● TASK OBJECTIVE: The entries below contain a line with "mouse_move(520, 183)" and a line with "left_click(546, 208)". Quote exactly those two lines and all lines between them.
=== DATASET RECORDS ===
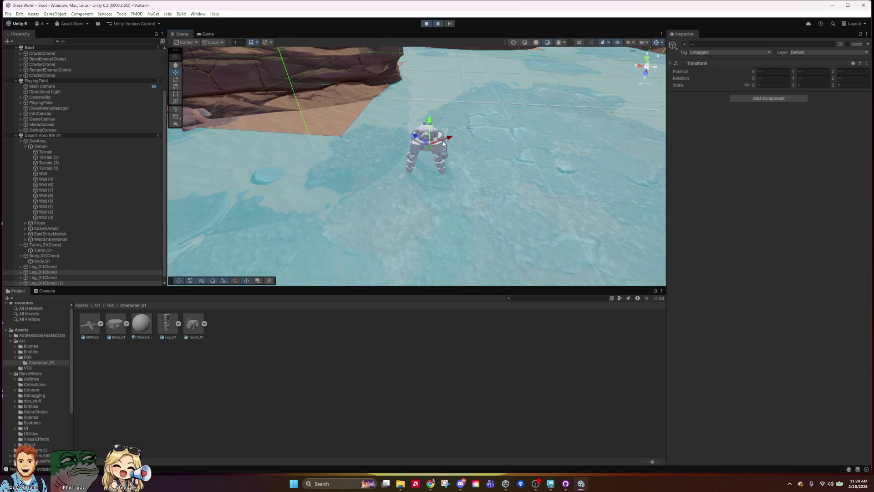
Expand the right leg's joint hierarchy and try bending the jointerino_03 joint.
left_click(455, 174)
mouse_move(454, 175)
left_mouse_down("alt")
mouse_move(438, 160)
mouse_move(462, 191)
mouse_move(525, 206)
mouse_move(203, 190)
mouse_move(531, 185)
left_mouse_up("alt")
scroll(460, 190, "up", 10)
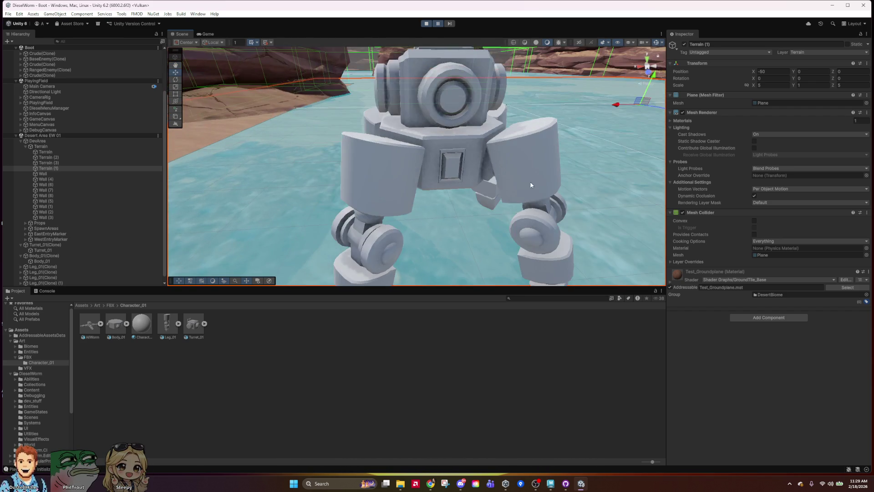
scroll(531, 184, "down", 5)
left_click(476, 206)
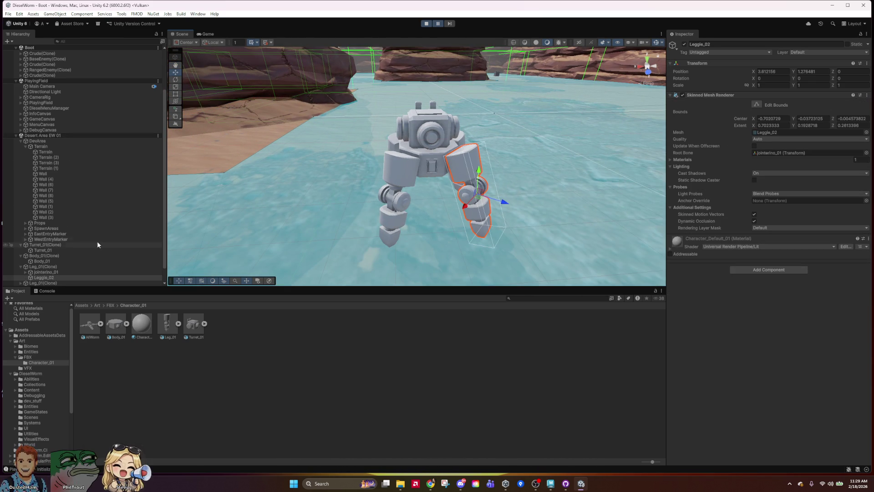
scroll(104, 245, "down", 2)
===
=== DATASET RECORDS ===
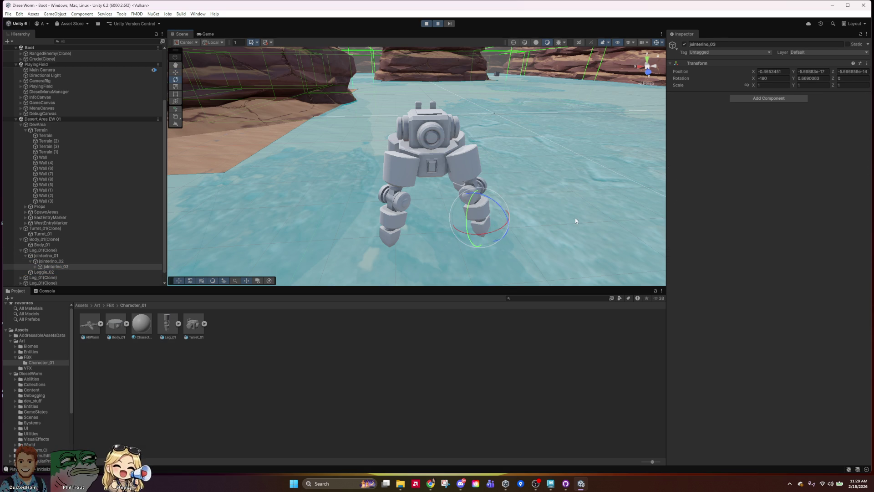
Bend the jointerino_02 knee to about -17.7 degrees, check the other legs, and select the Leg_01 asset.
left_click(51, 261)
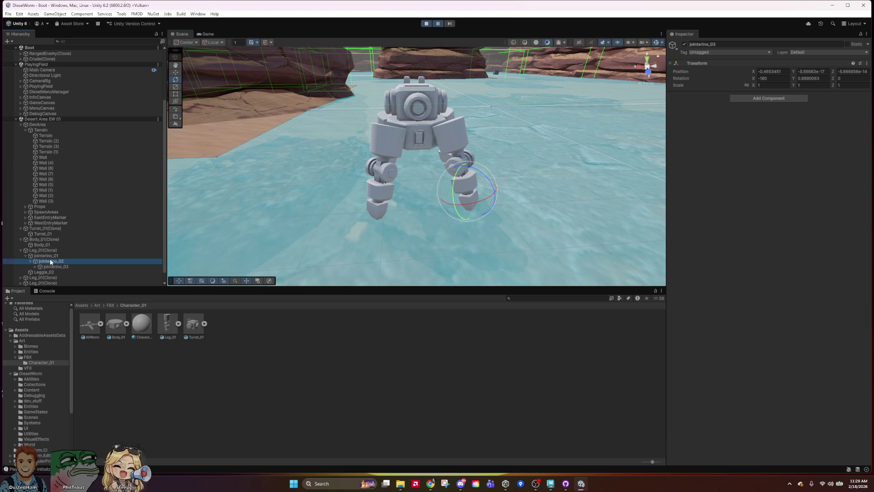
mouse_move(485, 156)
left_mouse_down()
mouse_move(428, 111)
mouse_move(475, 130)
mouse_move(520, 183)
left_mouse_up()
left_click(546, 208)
===
● RESULT FOR THIS EXERCISE:
mouse_move(520, 183)
left_mouse_up()
left_click(546, 208)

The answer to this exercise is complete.